Artículo publicados por diario La Tercera el domingo 14 de agosto del 2016.
Cuando escucho comentarios como: “la puerta giratoria”, “otro ladrón que queda en libertad”, “los delincuentes deberían estar todos presos”, inmediatamente se me viene a la mente ¿qué sentirían éstas personas si fueran injustamente acusadas por un delito que no cometieron o si hubieren cometido un delito menor, pero se les acusare por un crimen? ¿Estamos dispuestos a combatir la delincuencia endureciendo aún más nuestro sistema criminal a riesgo de que aumenten casos como éstos, en los que inocentes han terminado privados de libertad? ¿Es más importante castigar al culpable que proteger al inocente?
Los penalistas clásicos se refieren al derecho penal como “La Ultima Ratio” y consideran que el sistema criminal es la herramienta más torpe del Estado.

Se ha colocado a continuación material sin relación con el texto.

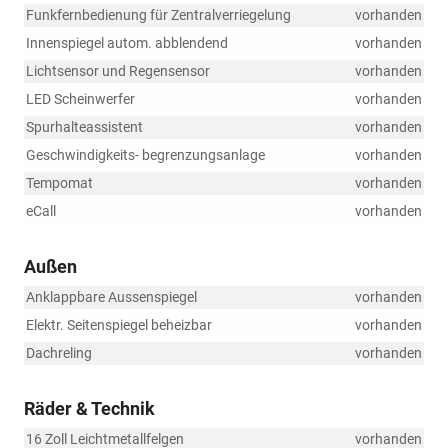
Funkfernbedienung für Zentralverriegelung
vorhanden
Innenspiegel autom. abblendend
vorhanden
Lichtsensor und Regensensor
vorhanden
LED Scheinwerfer
vorhanden
Spurhalteassistent
vorhanden
Geschwindigkeits- begrenzungsanlage
vorhanden
Tempomat
vorhanden
eCall
vorhanden
Außen
Anklappbare Aussenspiegel
vorhanden
Elektr. Seitenspiegel beheizbar
vorhanden
Dachreling
vorhanden
Räder & Technik
16 Zoll Leichtmetallfelgen
vorhanden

La aplicación de la Ley penal, es decir, el castigo de determinadas conductas con penas privativas de libertad, supone el fracaso del Estado en diversas materias: educación, redistribución del ingreso nacional, reinserción social, sanitaria (tratamiento de la drogadicción y alcoholismo), etc. Dicho de otra manera, el Estado debe partir por la prevención, continuar con la reinserción y finalmente, como ultima ratio, recurrir al castigo.
Nunca voy a olvidar cuando un prominente profesor nos dijo en la primera clase de derecho penal I: “en toda sociedad sana encontraremos índices de delincuencia”. La delincuencia es una construcción social. Somos nosotros, como sociedad, quienes sembramos la semilla en suelo fértil para que la delincuencia florezca, y ésta es la razón por la cual determinadas sociedades tienen más índices de delincuencia que otras. A ésta realidad debemos agregar que, además, sólo son constitutivas de “crimen” o “simple delito” aquellas conductas que la Ley Penal tipifica o sanciona como tales y, por lo tanto, lo que en Chile es delito puede que en otro país no lo sea. Un ejemplo claro es el delito de aborto.

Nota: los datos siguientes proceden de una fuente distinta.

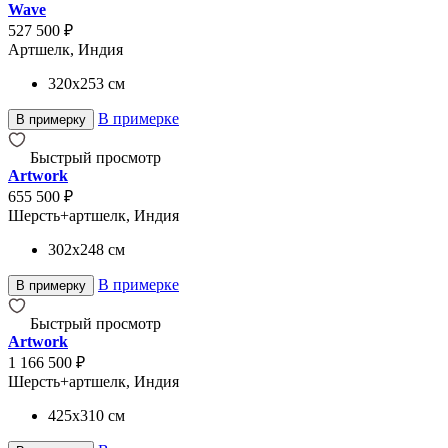
Wave
527 500 ₽
Артшелк, Индия
320x253
см
В примерке
В примерку
Быстрый просмотр
Artwork
655 500 ₽
Шерсть+артшелк, Индия
302x248
см
В примерке
В примерку
Быстрый просмотр
Artwork
1 166 500 ₽
Шерсть+артшелк, Индия
425x310
см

Es lamentable que baste con que un sujeto pise un Tribunal de Garantía, que sea investigado por el Ministerio Público, para que automáticamente sea considerado culpable por un porcentaje no menor de nuestra sociedad. La cifra de 47.279 personas que durante el año 2015 resultaron ser inocentes al finalizar sus juicios, es muy preocupante, sobre todo si consideramos que los factores que han incidido en ello han sido vicios graves del sistema: declaración de testigos falsos, mala conducta o corrupción de agentes policiales y error en la identificación de los “culpables”. El inocente que debe enfrentar un proceso judicial donde se le acusa de la comisión un delito, que en el peor de los casos queda sujeto a prisión preventiva (privación de libertad en un centro penitenciario por el tiempo que dure la investigación), queda “manchado” para siempre. No sólo se trata de una experiencia traumática que jamás olvidará, sino que, además, debe asumir una cruel realidad: aun cuando el Tribunal declare su inocencia, muchos quedarán con la duda de si era o no culpable.
Quizá los delitos a los que se refieren los dos casos tratados en el artículo en comento, son los más estigmatizantes. Pongámonos en el caso del profesor de educación básica que es formalizado y acusado por el delito de abuso sexual contra un menor de edad y que al final del proceso resulta absuelto por el Tribunal (declarado inocente): ¿Conservará su trabajo en el mismo colegio donde trabajaba antes de ser imputado por el delito de abuso sexual? Y si el caso resulta ser muy bullado ¿le será fácil encontrar trabajo en otro colegio?
Las consecuencias de una deficiente aplicación de la Ley penal y de la comisión de errores en los procesos judiciales son NEFASTAS, y es por ello que todos los actores del sistema estamos llamados a ejercer el máximo control posible y a utilizar eficientemente todas las herramientas que éste nos brinda para evitar que casos como éstos se sigan repitiendo en el futuro.